Checks whether map contains an entry for key.

[procedure] (map-delete map key [key ...])

Returns map without the given keys. Non-existing keys will be ignored.

Example:

(map-delete (persistent-map 'foo 1 'bar 2) 'foo 'qux)
=> #<persistent-hash-map (bar . 2)>
[procedure] (map-ref map key #!optional not-found)

Returns the value associated with key in map or not-found (default #f) if key does not exist.

Example:

(define m (persistent-map 'foo 1))

(map-ref m 'foo 2) => 1
(map-ref m 'bar)   => #f
(map-ref m 'bar 2) => 2
[procedure] (map-ref-in map keys #!optional not-found)

Recursively looks up the list of keys in the nested map and returns the value associated with the innermost key or not-found (default #f) if one of the keys does not exist.

Example:

(define m (persistent-map 'foo (persistent-map 'bar (persistent-map 'qux 123))))

(map-ref-in m '(foo bar qux)) => 123
(map-ref-in m '(foo qux))     => #f
[procedure] (map-update-in map keys proc . args)

Recursively looks up the keys in the nested map like map-ref-in but applies proc to the existing value of the innermost key (or #f if it doesn't exist, yet) and the given args.

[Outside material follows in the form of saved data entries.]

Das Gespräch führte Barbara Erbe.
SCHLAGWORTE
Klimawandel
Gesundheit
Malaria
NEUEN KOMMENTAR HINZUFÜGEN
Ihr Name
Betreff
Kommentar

For non-existing intermediate keys new persistent maps will be added.

Example:

(define m (persistent-map 'foo (persistent-map 'bar 1)))

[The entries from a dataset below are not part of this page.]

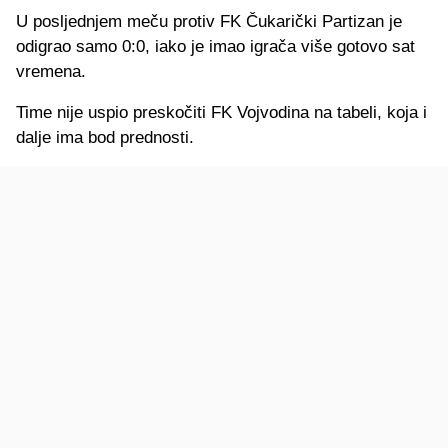
U posljednjem meču protiv FK Čukarički Partizan je
odigrao samo 0:0, iako je imao igrača više gotovo sat
vremena.
Time nije uspio preskočiti FK Vojvodina na tabeli, koja i
dalje ima bod prednosti.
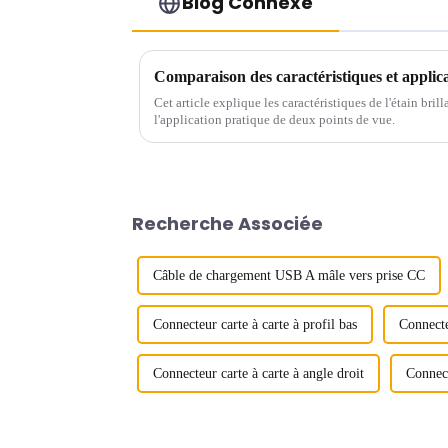
Blog Connexe
Cet article explique les caractéristiques de l'étain bril
l'application pratique de deux points de vue.
Recherche Associée
Câble de chargement USB A mâle vers prise CC
Connecteur carte à carte à profil bas
Connecteu
Connecteur carte à carte à angle droit
Connect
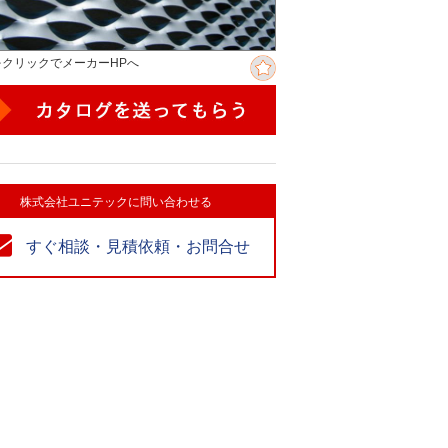
をクリックでメーカーHPへ
株式会社ユニテックに問い合わせる
すぐ相談・見積依頼・お問合せ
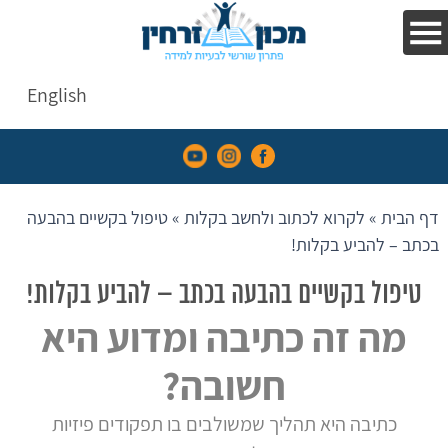
לכתוב
ולחשב
בקלות
English
הפרעות
קשב
וריכוז
דף הבית
»
לקרוא לכתוב ולחשב בקלות
»
טיפול בקשיים בהבעה
השיטה
בכתב – להביע בקלות!
עדויות
טיפול בקשיים בהבעה בכתב – להביע בקלות!
והמלצות
מה זה כתיבה ומדוע היא
אנחנו
חשובה?
בתקשורת
קורסים
כתיבה היא תהליך שמשולבים בו תפקודים פיזיות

(map-update-in m '(foo bar) + 1)
=> #<persistent-hash-map (foo . #<persistent-hash-map (bar . 2)>)>

(map-update-in m '(foo qux) (lambda (x) (or x 9)))
=> #<persistent-hash-map (foo . #<persistent-hash-map (bar . 1) (qux . 9)>)>
[procedure] (map-equal? x y)

Checks whether the given maps x and y are equal?. Values which are maps themselves will be recursively compared with map-equal?.

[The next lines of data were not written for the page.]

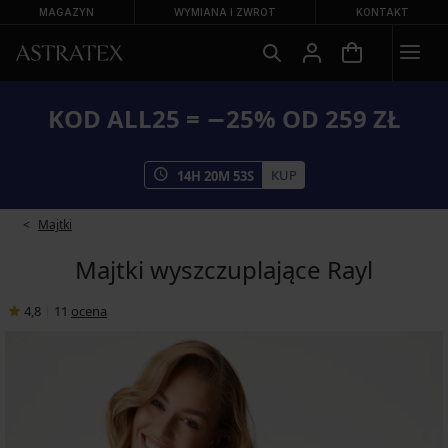
MAGAZYN
WYMIANA I ZWROT
KONTAKT
KOD ALL25 = −25% OD 259 ZŁ
KUP
14
H
20
M
53
S
Majtki
Majtki wyszczuplające Rayl
4,8
|
11
ocena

[procedure] (map-keys map)

Returns a list of the keys contained in map.

[procedure] (map-values map)

Returns a list of the values contained in map.

[procedure] (map-merge map1 map2)

Returns a new map with the entries of map2 merged into map1. Entries which are present in both maps will be overridden by those in map2.

[procedure] (map-reduce f init map)

Reduces the entries of map by applying them to f together with the current reduction value, starting with init.

Example:

(define m (persistent-map 'foo 1 'bar 2))

(map-reduce cons* '() m) => (bar 2 foo 1)
[procedure] (map-collect proc map)

Applies proc to each entry of map and collects the return values in a list as the final result.

Example:

(map-collect cons (persistent-map 1 2 3 4))
=> ((1 . 2) (3 . 4))
[procedure] (map-each proc map)

Applies proc to each entry of map for its side-effects. The return value is undefined.

Example:

(map-each (lambda (key value)
            (pp (list key: key value: value)))
          (persistent-map 'foo 1 'bar 2))

Output:

(key: foo value: 1)
(key: bar value: 2)

Transient maps

The following procedures all operate on transient maps which are mutable versions of persistent maps. A transient map can be turned into a persistent map and cannot be modified afterwards anymore.

[procedure] (map->transient-map map)

Returns a transient copy of the persistent map.

[procedure] (transient-map? x)

Checks whether x is a transient map.

[procedure] (persist-map! map)

Marks map as persistent and returns a persistent version of it. After persist-map! has been called on a transient map it can't be mutated anymore. Calling persist-map! twice on the same transient map is an error.

[procedure] (map-add! map key value [key value ...])

Adds the given key value pairs to map and returns it.

Example:

(define m (map->transient-map (persistent-map)))

(for-each
 (lambda (k v) (map-add! m k v))
 '(foo bar)
 '(1 2))

(persist-map! m)
=> #<persistent-hash-map (bar . 2) (foo . 1)>
[procedure] (map-delete! map key [key ...])

Deletes the given keys from map and returns it. Non-existing keys are ignored.

Example:

(define m
  (map->transient-map (persistent-map 'foo 1 'bar 2)))

(map-delete! m 'bar)
(persist-map! m)
=> #<persistent-hash-map (foo . 1)>

About this egg

Source

The source code is hosted at Bitbucket. Feel free to fork it and send pull requests there.

Author

Moritz Heidkamp, based on the ClojureScript implementation by Rich Hickey (c).

Version history

0.0.4
Fix transient maps to not modify the original persistent map
0.0.3
Actual 32 bit compatibility
0.0.2
32 bit compatibility (broken)
0.0.1
Initial release

License

Copyright (c) 2013, Moritz Heidkamp. All rights reserved.

The use and distribution terms for this software are covered by the Eclipse Public License 1.0.